Raw Chocolate Cupcakes with Vanilla-Cashew Frosting: makes about 15-20, with extra frosting

frosting:
1 cup raw cashews
2-4 Tb agave 
Seeds from 1/2 vanilla pod
1 t vanilla extract
Pinch sea salt
2 Tb melted coconut oil 
Water, only if needed

cupcakes:
1 cup raw nuts (ex. walnuts, almonds, pecans, etc.)
1/2 cup dates
2 Tb agave
1 t vanilla extract
Pinch sea salt
1/2 t cinnamon
4 Tb cacao 
1/4 cup coconut flakes
1/4 cup hemp seeds

To make frosting: blend raw cashews into cashew butter in a high-speed blender (Vita-Mix). Make sure to keep pushing the cashews down so they get blended and you don't burn out your motor.  It doesn't need to be super creamy, but make sure it's past the floury stage. It'll probably be really thick.
Then mix the cashew butter and all other ingredients in a food processor until smooth. Put in piping bag and set in fridge. 
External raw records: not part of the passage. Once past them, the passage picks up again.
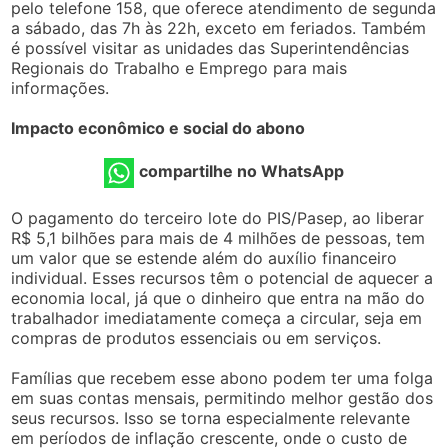
pelo telefone 158, que oferece atendimento de segunda
a sábado, das 7h às 22h, exceto em feriados. Também
é possível visitar as unidades das Superintendências
Regionais do Trabalho e Emprego para mais
informações.
Impacto econômico e social do abono
compartilhe no WhatsApp
O pagamento do terceiro lote do PIS/Pasep, ao liberar
R$ 5,1 bilhões para mais de 4 milhões de pessoas, tem
um valor que se estende além do auxílio financeiro
individual. Esses recursos têm o potencial de aquecer a
economia local, já que o dinheiro que entra na mão do
trabalhador imediatamente começa a circular, seja em
compras de produtos essenciais ou em serviços.
Famílias que recebem esse abono podem ter uma folga
em suas contas mensais, permitindo melhor gestão dos
seus recursos. Isso se torna especialmente relevante
em períodos de inflação crescente, onde o custo de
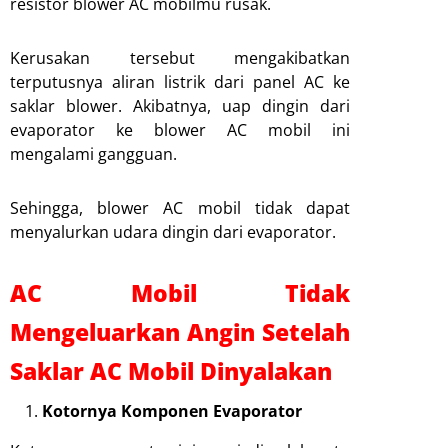
resistor blower AC mobilmu rusak.
Kerusakan tersebut mengakibatkan
terputusnya aliran listrik dari panel AC ke
saklar blower. Akibatnya, uap dingin dari
evaporator ke blower AC mobil ini
mengalami gangguan.
Sehingga, blower AC mobil tidak dapat
menyalurkan udara dingin dari evaporator.
AC Mobil Tidak
Mengeluarkan Angin Setelah
Saklar AC Mobil Dinyalakan
Kotornya Komponen Evaporator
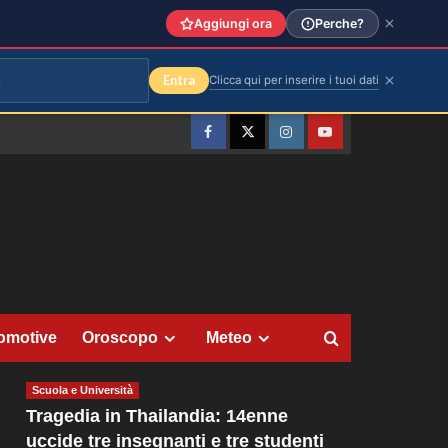
Aggiungi ora
Perche?
Entra
Clicca qui per inserire i tuoi dati
Facebook
Twitter
Instagram
YouTube
omotive
Oroscopo
Meteo
Scuola e Università
Tragedia in Thailandia: 14enne
uccide tre insegnanti e tre studenti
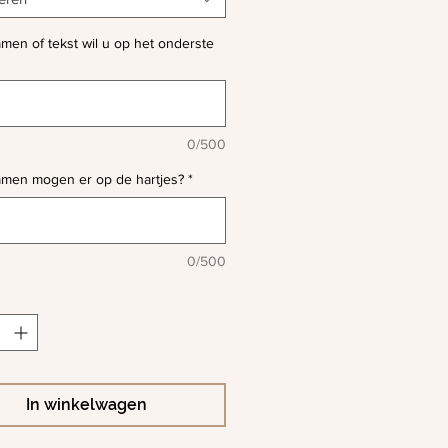
men of tekst wil u op het onderste
0/500
amen mogen er op de hartjes?
*
0/500
In winkelwagen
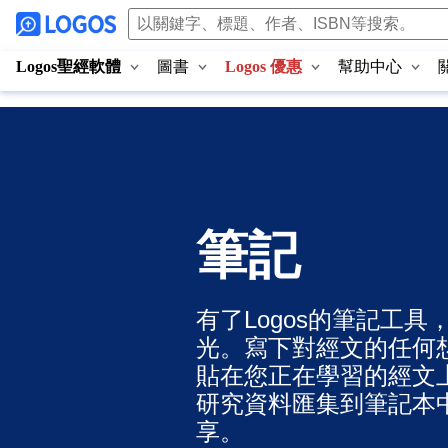
Logos聖經軟體
圖書
Logos 優惠
幫助中心
筆記
有了Logos的筆記工
光。寫下對經文的任何
貼在您正在學習的經文
研究資料匯集到筆記本
享。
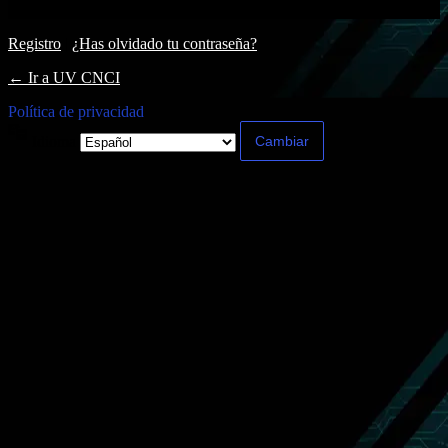
Registro
|
¿Has olvidado tu contraseña?
← Ir a UV CNCI
Política de privacidad
Idioma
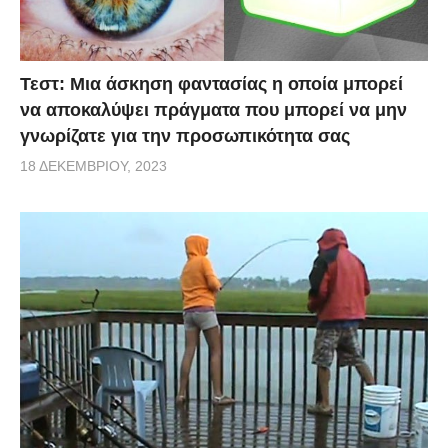
Τεστ: Μια άσκηση φαντασίας η οποία μπορεί
να αποκαλύψει πράγματα που μπορεί να μην
γνωρίζατε για την προσωπικότητα σας
18 ΔΕΚΕΜΒΡΊΟΥ, 2023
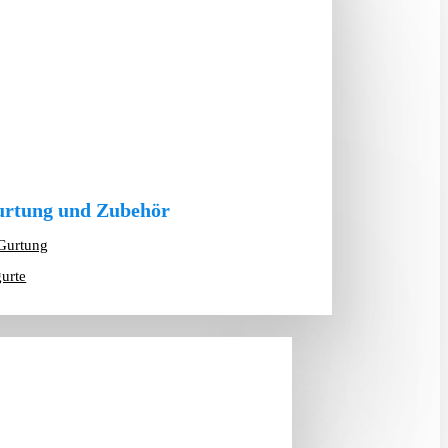
rtung und Zubehör
Gurtung
gurte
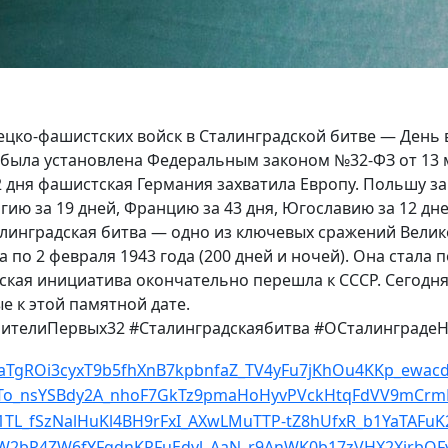
цко-фашистских войск в Сталинградской битве — День 
 была установлена Федеральным законом №32-ФЗ от 13 м
 дня фашистская Германия захватила Европу. Польшу за 
гию за 19 дней, Францию за 43 дня, Югославию за 12 дне
алинградская битва — одно из ключевых сражений Вели
а по 2 февраля 1943 года (200 дней и ночей). Она стал
кая инициатива окончательно перешла к СССР. Сегодня в 
 к этой памятной дате.
ителиПервых32 #Сталинградскаябитва #ОСталинграде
To make cupcakes: Pulse nuts in food processor until very fine, add dates until they're broken down. Then add all other ingredients and pulse until it sticks together, but doesn't stick to your hand (rough dough). Use a cookie cutter to form the "dough" into shapes; I just used a circle. Pipe frosting onto the top of the cupcakes and refrigerate for a bit if you want. Then enjoy!


This is a crowd-pleaser for sure. It's fun when you get to tell people they're healthy.